For a time he could suck no sweetness from it. She avoided the glove, he was sure, only because of Elspeth's presence. But anon there arrived to cheer him a fond hope that she had not heard of it, and as this became conviction, exit the Tommy who could not abide himself, and enter another who was highly charmed therewith. Tommy had a notion that certain whimsical little gods protected him in return for the sport he gave them, and he often kissed his hand to them when they came to the rescue. He would have liked to kiss it now, but gave a grateful glance instead to the corner in the ceiling where they sat chuckling at him. Grizel admired him at last. Tra, la, la! What a dear girl she was! Into his manner there crept a certain masterfulness, and instead of resisting it she beamed. Rum-ti-tum!

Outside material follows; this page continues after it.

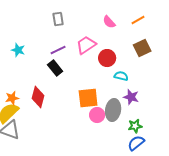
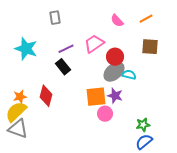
gray rectangle: (58, 19) -> (55, 18), moved
brown square: (142, 48) -> (150, 47), turned 30
cyan star: (18, 50) -> (26, 49), size x1.6
purple star: (131, 97) -> (115, 96), moved
gray ellipse: (113, 110) -> (114, 72), moved, turned 40

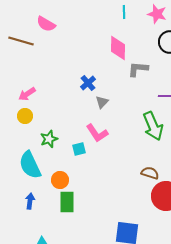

"If you want to spoil me," he said lazily, "you will bring me that footstool to rest my heroic feet upon." She smiled and brought it. She even brought a cushion for his heroic head. Adoring little thing that she was, he must be good to her.
He was now looking forward eagerly to walking home with her. I can't tell you how delicious he meant to be. When she said she must go, he skipped upstairs for his hat, and wafted the gods their kiss. But it was always the unexpected that lay in wait for Tommy. He and she were no sooner out of the house than Grizel said, "I did not mention the glove, as I was not sure whether Elspeth knew of it."
He had turned stone-cold.
"Corp and Gavinia told me," she went on quietly, "before I had time to stop them. Of course I should have preferred not to know until I heard it from yourself."
Oh, how cold he was!
"But as I do know, I want to tell you that it makes me very happy."
They had stopped, for his legs would carry him no farther.